**Data to process**
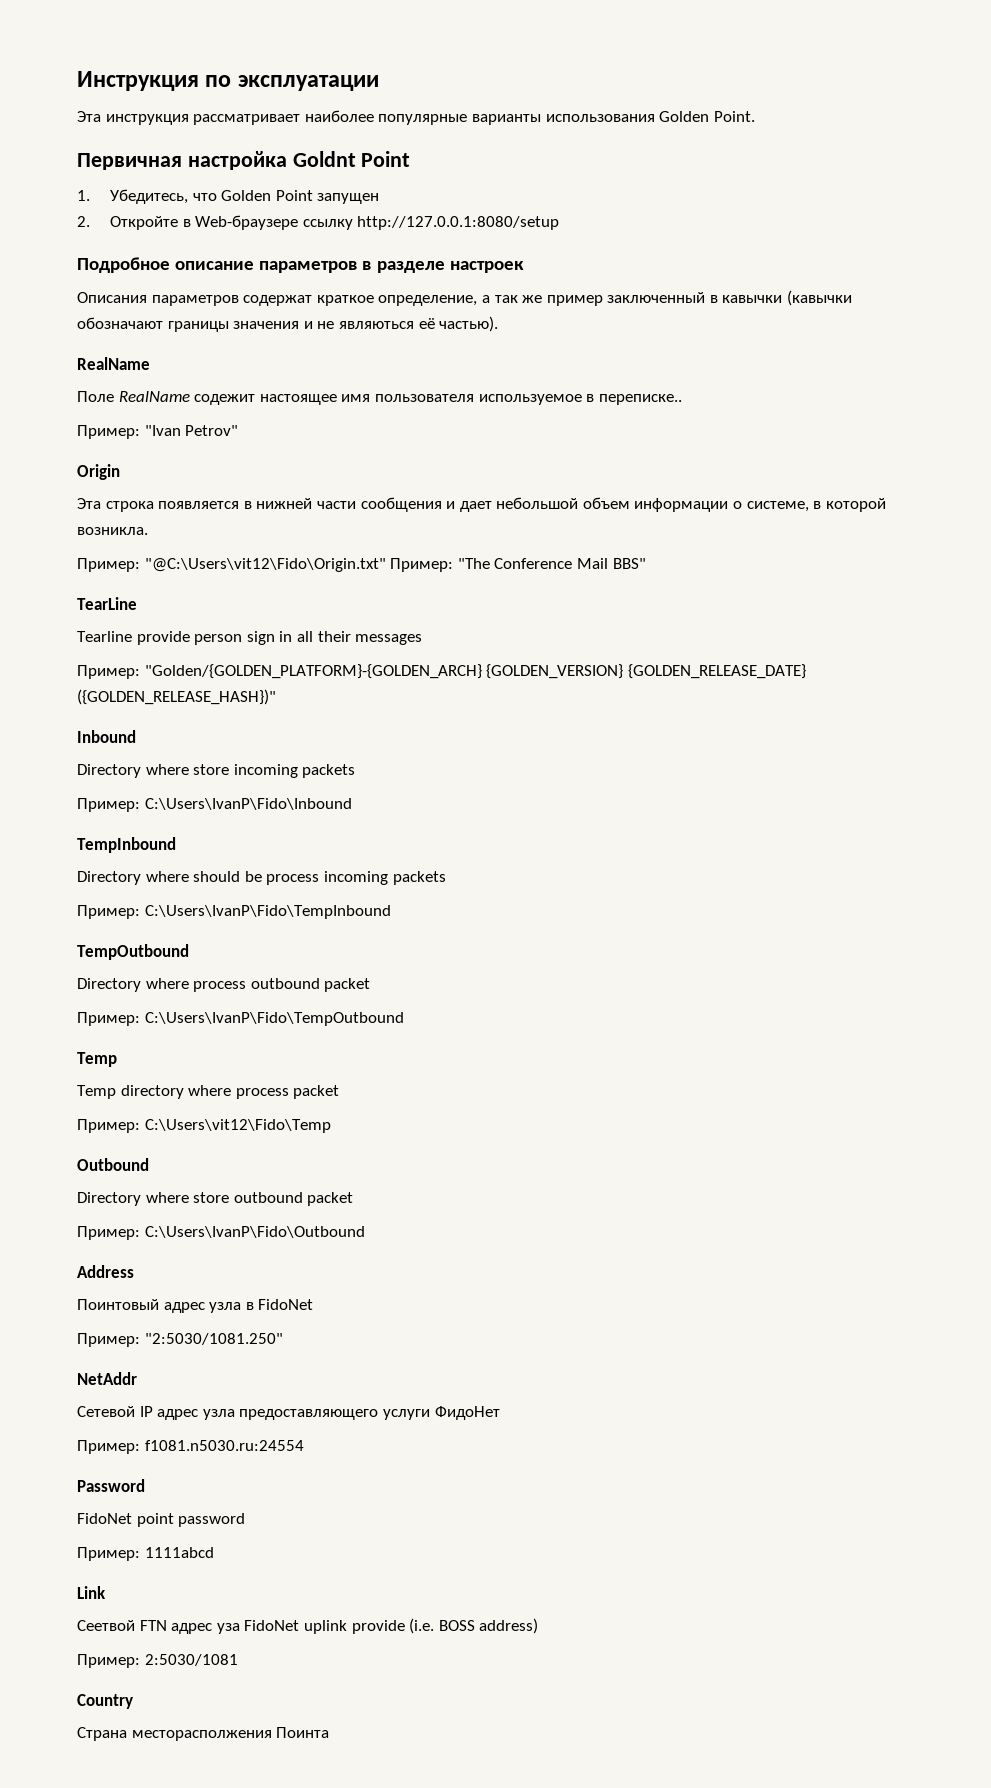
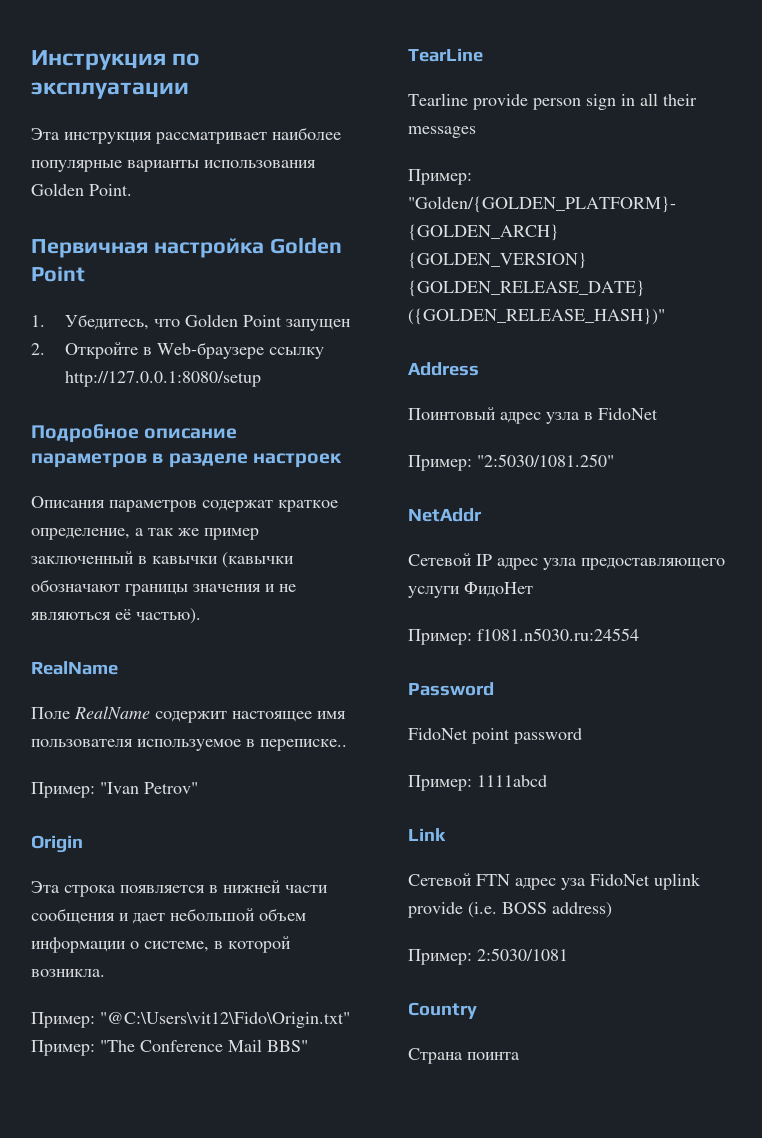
[292,151,356,167] Goldnt -> [269,237,342,254] Golden
[194,394,256,405] содежит -> [155,711,227,723] содержит
[77,730,136,743] [77,764,356,778] [77,798,352,812] [77,837,176,853] [77,871,446,885] [77,905,391,919] [77,944,189,960] [77,978,371,992] [77,1012,404,1026] [77,1052,117,1067] [77,1085,340,1099] [77,1119,331,1133] [77,1158,149,1171] [77,1192,354,1206] [77,1226,365,1240] // Inbound // Directory where store incoming packets // Пример: C:\Users\IvanP\Fido\Inbound // TempInbound // Directory where should be process incoming packets // Пример: C:\Users\IvanP\Fido\TempInbound // TempOutbound // Directory where process outbound packet // Пример: C:\Users\IvanP\Fido\TempOutbound // Temp // Temp directory where process packet // Пример: C:\Users\vit12\Fido\Temp // Outbound // Directory where store outbound packet // Пример: C:\Users\IvanP\Fido\Outbound -> (665, 316) none
[77,1620,135,1631] Сеетвой -> [408,873,472,886] Сетевой
[131,1727,330,1741] месторасполжения Поинта -> [467,1052,520,1060] поинта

**Exercise description**
Repeat the data exactly. No pictures should appear.

**Response**
[292,151,356,167] Goldnt -> [269,237,342,254] Golden
[194,394,256,405] содежит -> [155,711,227,723] содержит
[77,730,136,743] [77,764,356,778] [77,798,352,812] [77,837,176,853] [77,871,446,885] [77,905,391,919] [77,944,189,960] [77,978,371,992] [77,1012,404,1026] [77,1052,117,1067] [77,1085,340,1099] [77,1119,331,1133] [77,1158,149,1171] [77,1192,354,1206] [77,1226,365,1240] // Inbound // Directory where store incoming packets // Пример: C:\Users\IvanP\Fido\Inbound // TempInbound // Directory where should be process incoming packets // Пример: C:\Users\IvanP\Fido\TempInbound // TempOutbound // Directory where process outbound packet // Пример: C:\Users\IvanP\Fido\TempOutbound // Temp // Temp directory where process packet // Пример: C:\Users\vit12\Fido\Temp // Outbound // Directory where store outbound packet // Пример: C:\Users\IvanP\Fido\Outbound -> (665, 316) none
[77,1620,135,1631] Сеетвой -> [408,873,472,886] Сетевой
[131,1727,330,1741] месторасполжения Поинта -> [467,1052,520,1060] поинта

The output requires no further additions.